Expected number of tosses of getting $n$ heads in a row

Question

I'm looking at a proof by induction of getting $n$ heads in a row, and I'm not understanding what law they are using in this proof.

To start, let's define $f(n)$ as the number of tosses needed to get $n$ heads in a row. The formula is given to be $E[f(n)] = 2^{n+1} - 2$, and we are asked to prove this formula by induction.

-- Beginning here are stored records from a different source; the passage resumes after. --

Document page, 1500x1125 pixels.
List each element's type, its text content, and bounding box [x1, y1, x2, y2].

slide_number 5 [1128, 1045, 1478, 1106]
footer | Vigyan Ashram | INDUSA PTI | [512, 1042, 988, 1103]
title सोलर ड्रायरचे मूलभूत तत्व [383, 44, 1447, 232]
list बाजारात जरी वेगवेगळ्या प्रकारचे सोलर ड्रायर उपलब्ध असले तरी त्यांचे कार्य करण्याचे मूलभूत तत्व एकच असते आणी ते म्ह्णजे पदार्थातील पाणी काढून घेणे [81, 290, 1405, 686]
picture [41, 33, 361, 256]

The step I am getting lost is where they assume this formula holds for $n=k$ and use this to show that it holds for $n=k+1$. The notes wrote that "Conditioned on the previous state (k heads in a row), there is a 0.5 probability it will toss another head and thus go to the state with k+1 heads in a row and the process stops, or if it tosses a tail, with probability 0.5, it goes to the starting state. Therefore $$ E[f(k+1)] = E[f(k)] + 0.5\cdot 1 + 0.5E[f(k+1)]. $$

I don't understand where this equation came from. It seems to be a form of the law of total expectation, but it's not clear to me what the conditional events are.

The way I learned law of total expectation is the following:

$$ E[X] = \sum_i E[X|A_i] P(A_i) $$ for disjoint events $A_i$. What are the $A_i$'s in this problem? Is it (1) Starting from k heads in a roll and tossing a head (2) starting from k heads in a roll and tossing a tail?

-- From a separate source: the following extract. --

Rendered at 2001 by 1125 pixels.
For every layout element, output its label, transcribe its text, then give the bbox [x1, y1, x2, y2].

So something like the following? $$ E[f(k+1)] = E[f(k+1) | \kappa, T]P(\kappa, T) + E[f(k+1) | \kappa, H]P(\kappa, H) $$ where $\kappa$ is the event of having $k$ heads in a row, and $T$ and $H$ are the events tossing a tail and a head.

Answer 1

To get $k + 1$ heads in a row, you first need to get $k$ heads in a row.

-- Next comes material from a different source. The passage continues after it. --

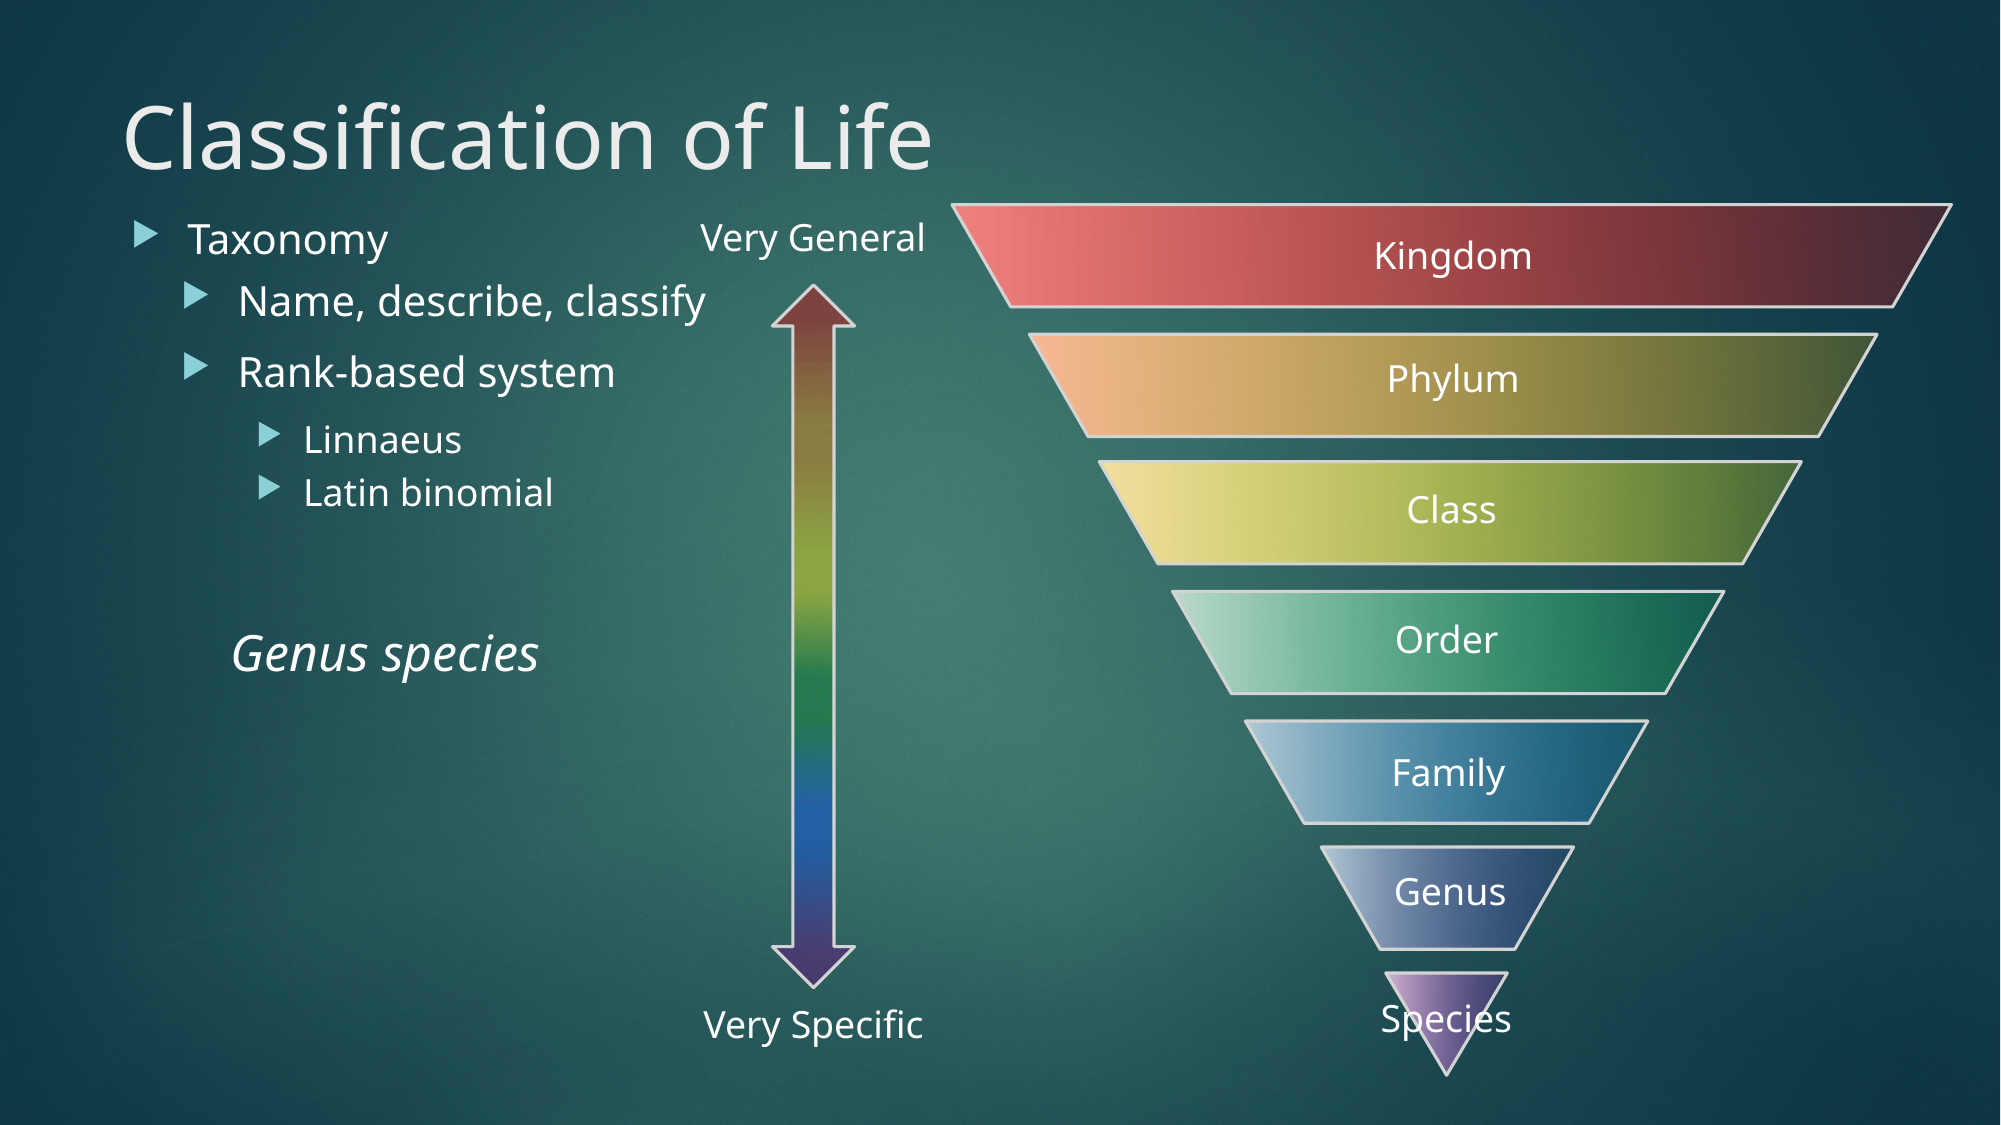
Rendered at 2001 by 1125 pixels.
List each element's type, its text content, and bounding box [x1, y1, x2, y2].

By definition, in $f(k)$ tosses, you get $k$ heads in a row, so $f(k + 1) - f(k)$ is the number of tosses between getting $k$ heads and getting $k + 1$ heads.

There are two possibilities for the $(f(k) + 1)$-th toss, head or tail. These are the two disjoint events you are looking for. We denote them by $H$ and $T$.

Using the formula of total expectation, we will have $$E[f(k + 1) - f(k)] = E[f(k + 1) - f(k)|H] \times 0.5 + E[f(k + 1) - f(k)|T] \times 0.5.$$

Now if $H$ happens, then we obviously have $f(k + 1) - f(k) = 1$, hence $E[f(k + 1) - f(k)|H] = 1$.

If $T$ happens, then the first $f(k) + 1$ tosses are all wasted, so that $E[f(k + 1) - (f(k) + 1)|T] = E[f(k + 1)]$.

Hence we get $$E[f(k + 1)] = E[f(k)] + 1 \times 0.5 + (1 + E[f(k + 1)]) \times 0.5.$$ This is slightly different from the formula in your question. I doubt that it's a typo in your source material.

Solving this recurrence relation gives us the willing result.